Как лилия у ветхого жилья священника
благоухает тихо,
Напоенная лаской дождевой,
Так нежность ваша сладкою росой
Мне душу скорбную и нежную питает.
Голубка, колокол, и лилия, и дождь —
Отныне будут вам они напоминаньем
О горьком страннике, что подле вас прошел
И душу положил к ногам — букетом мальвы.
Стихотворение украшал рисунок — цветы мальвы, — как на старинной открытке. Имя автора было Матильде совершенно незнакомо — Франсис Жамм. Матильде поэзия была непривычна, она перечитала стихотворение второй раз, потом третий, недоумевая, откуда взялся в ее Библии этот листок, почему она его никогда не видела, как он оказался именно на странице Евангелия от Луки, которую она решила перечесть, — и вдруг ее охватило какое-то необычное волнение, слезы выступили на глаза, какое-то сильное чувство волной поднималось и охватывало ноги, живот, теснило грудь, сжимало сердце — и она заплакала над открытым Евангелием от Луки, а потом, охваченная страшным предчувствием, утирая слезы рукавом кофты, перешла улицу и обогнула церковь, чтобы попасть в пресвитерий, шепотом молясь: «Пресвятая Дева Мария, Матерь Божья, не допусти, не допусти», открыла дверь пресвитерия, едва постучав, — и зажала рот ладонью, слезы хлынули с новой силой, и она рухнула на колени.
* * *
— Да фигня все эти рассказы про то, как кабан очнулся в багажнике машины, сказки все это, не бывает такого; видал, как бампер смяло — зверюга свое отжил.
Но толстый Томас не сдавался.
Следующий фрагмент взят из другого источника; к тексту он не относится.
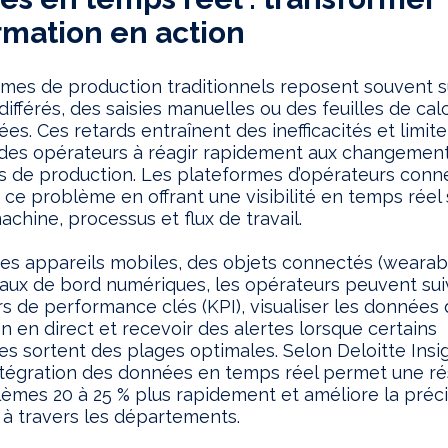
ormation en action
mes de production traditionnels reposent souvent s
différés, des saisies manuelles ou des feuilles de cal
es. Ces retards entraînent des inefficacités et limite
 des opérateurs à réagir rapidement aux changemen
s de production. Les plateformes d’opérateurs conn
 ce problème en offrant une visibilité en temps réel 
chine, processus et flux de travail.
es appareils mobiles, des objets connectés (wearab
aux de bord numériques, les opérateurs peuvent sui
rs de performance clés (KPI), visualiser les données
n en direct et recevoir des alertes lorsque certains
s sortent des plages optimales. Selon Deloitte Insi
’intégration des données en temps réel permet une ré
èmes 20 à 25 % plus rapidement et améliore la préc
 à travers les départements.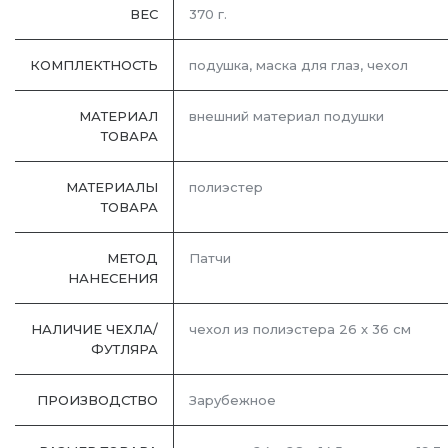
ВЕС
370 г.
КОМПЛЕКТНОСТЬ
подушка, маска для глаз, чехол
МАТЕРИАЛ
внешний материал подушки
ТОВАРА
МАТЕРИАЛЫ
полиэстер
ТОВАРА
МЕТОД
Патчи
НАНЕСЕНИЯ
НАЛИЧИЕ ЧЕХЛА/
чехол из полиэстера 26 х 36 см
ФУТЛЯРА
ПРОИЗВОДСТВО
Зарубежное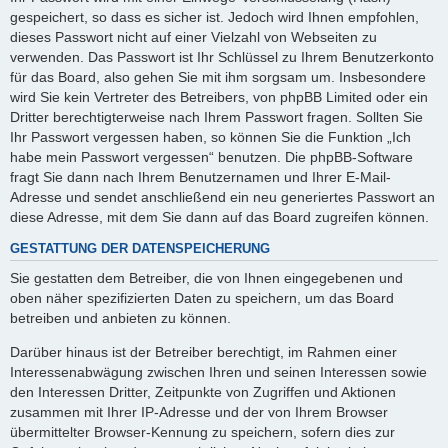
gespeichert, so dass es sicher ist. Jedoch wird Ihnen empfohlen,
dieses Passwort nicht auf einer Vielzahl von Webseiten zu
verwenden. Das Passwort ist Ihr Schlüssel zu Ihrem Benutzerkonto
für das Board, also gehen Sie mit ihm sorgsam um. Insbesondere
wird Sie kein Vertreter des Betreibers, von phpBB Limited oder ein
Dritter berechtigterweise nach Ihrem Passwort fragen. Sollten Sie
Ihr Passwort vergessen haben, so können Sie die Funktion „Ich
habe mein Passwort vergessen“ benutzen. Die phpBB-Software
fragt Sie dann nach Ihrem Benutzernamen und Ihrer E-Mail-
Adresse und sendet anschließend ein neu generiertes Passwort an
diese Adresse, mit dem Sie dann auf das Board zugreifen können.
GESTATTUNG DER DATENSPEICHERUNG
Sie gestatten dem Betreiber, die von Ihnen eingegebenen und
oben näher spezifizierten Daten zu speichern, um das Board
betreiben und anbieten zu können.
Darüber hinaus ist der Betreiber berechtigt, im Rahmen einer
Interessenabwägung zwischen Ihren und seinen Interessen sowie
den Interessen Dritter, Zeitpunkte von Zugriffen und Aktionen
zusammen mit Ihrer IP-Adresse und der von Ihrem Browser
übermittelter Browser-Kennung zu speichern, sofern dies zur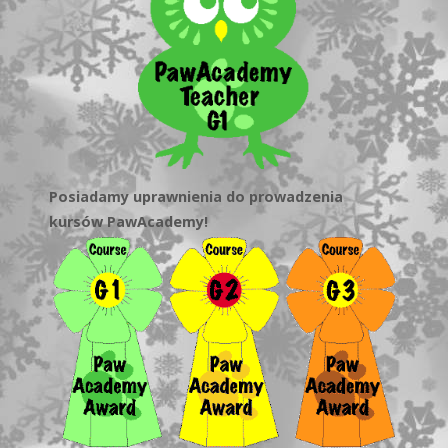
Posiadamy uprawnienia do prowadzenia
kursów PawAcademy!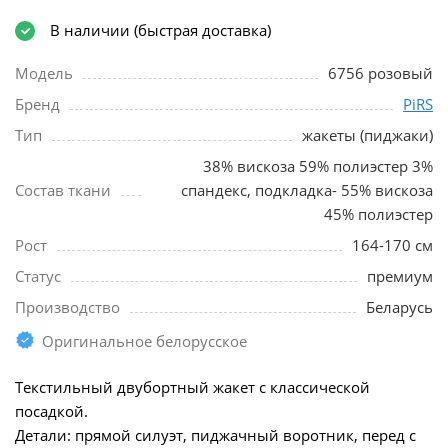
В наличии (быстрая доставка)
Модель
6756 розовый
Бренд
PiRS
Тип
жакеты (пиджаки)
38% вискоза 59% полиэстер 3%
Состав ткани
спандекс, подкладка- 55% вискоза
45% полиэстер
Рост
164-170 см
Статус
премиум
Производство
Беларусь
Оригинальное белорусское
Текстильный двубортный жакет с классической
посадкой.
Детали: прямой силуэт, пиджачный воротник, перед с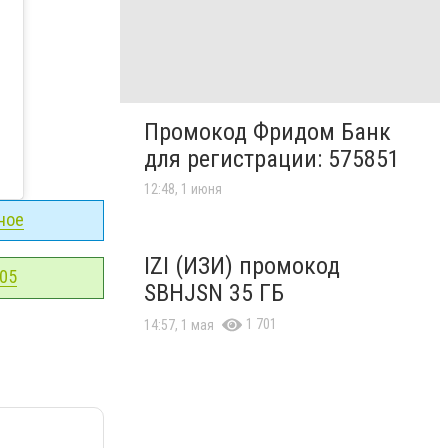
Промокод Фридом Банк
для регистрации: 575851
12:48, 1 июня
ное
IZI (ИЗИ) промокод
-05
SBHJSN 35 ГБ
1 701
14:57, 1 мая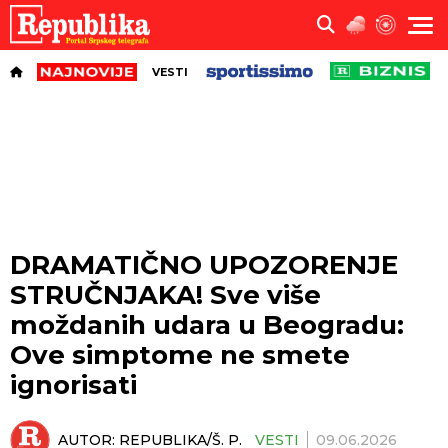
VESTI
DRAMATIČNO UPOZORENJE
STRUČNJAKA! Sve više
moždanih udara u Beogradu:
Ove simptome ne smete
ignorisati
AUTOR:
REPUBLIKA/Š. P.
VESTI
09.06.2026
С тех пор, как они с трудом загрузили животное в фургон, через несколько секунд после столкновения, уложившего борова на щебенку на повороте у Люковой рощи, он все твердил, что в такую же передрягу попал какой-то его дальний родственник, и закончилось все кучей неприятностей и в хлам испоганенным задним сиденьем.